A Law in Search of a Strategy

Part of the problem is that the government itself doesn’t seem entirely sure how this law will work. A trial of age-assurance technology is planned for mid-2025—long after the law is expected to take effect. The communications minister, Michelle Rowland, will ultimately decide what enforcement methods apply to which platforms, wielding what critics describe as “expansive” and potentially unchecked authority.
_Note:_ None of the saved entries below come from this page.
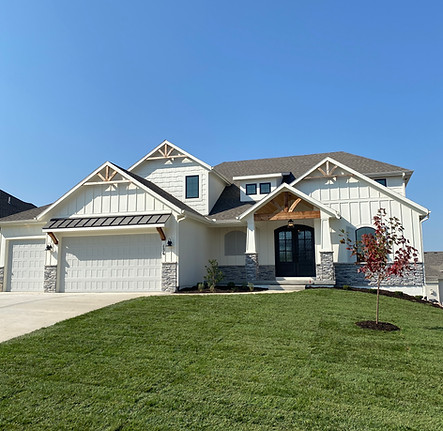
Find the location of `wall`. wall is located at coordinates [x=192, y=217].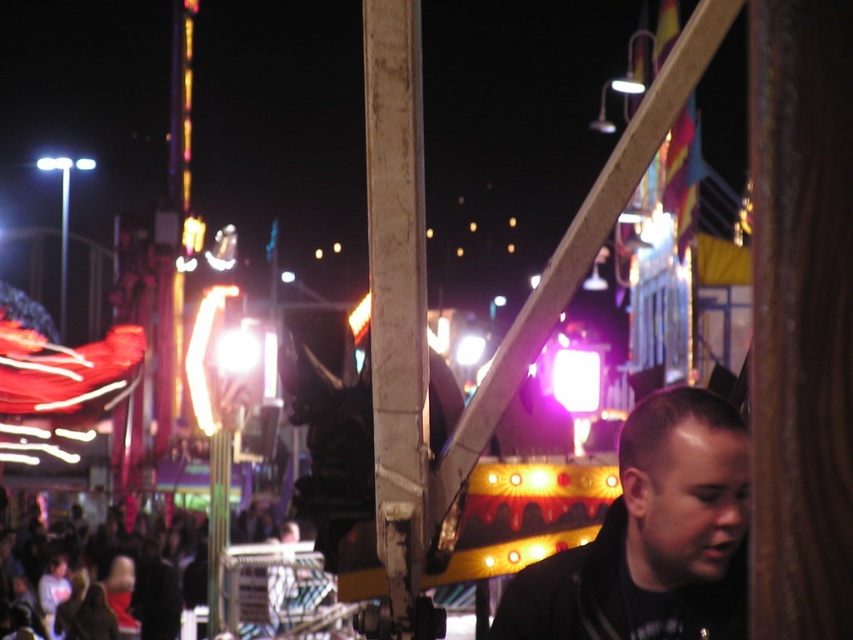
You are at the fairground and want to find a spot where you can easily move between the black matte jacket at lower right and the dark clothing crowd at lower left. Considering their sizes, which area would require more space to navigate around?

The dark clothing crowd at lower left requires more space to navigate around since its width is greater than the black matte jacket at lower right.

You are at the fairground and want to take a photo of the black matte jacket at lower right and the white painted wood pole at center. Since you want to include both in the frame, which object should you position closer to the camera to ensure both fit horizontally?

The black matte jacket at lower right has a smaller width than the white painted wood pole at center. To include both in the frame, position the black matte jacket at lower right closer to the camera since it is narrower, allowing more space for the wider pole in the background.

You are at the fairground and want to take a photo of the dark clothing crowd at lower left without the white painted wood pole at center blocking the view. Where should you position yourself to ensure the pole isn

To avoid the white painted wood pole at center blocking the view of the dark clothing crowd at lower left, position yourself to the side or lower than the current angle since the pole is above the crowd.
It’s a power dynamic that brings to mind a comment from Rowland’s predecessor, Stephen Conroy, who once bragged about his ability to make telecommunications companies “wear red underpants on [their] head” if he so desired. Tech companies now face the unenviable task of interpreting a vague law while bracing for whatever decisions the minister might make in the future.

The list of platforms affected by the law is another moving target. Government officials have dropped hints in interviews—YouTube, for example, might not make the cut—but these decisions will ultimately be left to the minister. This pick-and-choose approach adds another layer of uncertainty, leaving tech companies and users alike guessing at what’s coming next.

The Bigger Picture

The debate around this legislation is as much about philosophy as it is about enforcement. On one hand, the government is trying to address legitimate concerns about children’s safety online. On the other, it’s doing so in a way that raises serious questions about privacy, free speech, and the limits of state power over the digital realm.

Australia’s experiment could become a model for other countries grappling with the same challenges—or a cautionary tale of what happens when governments legislate without a clear plan. For now, the only certainty is uncertainty. In a year’s time, Australians might find themselves proving their age every time they try to log in—or watching the system collapse under the weight of its own contradictions.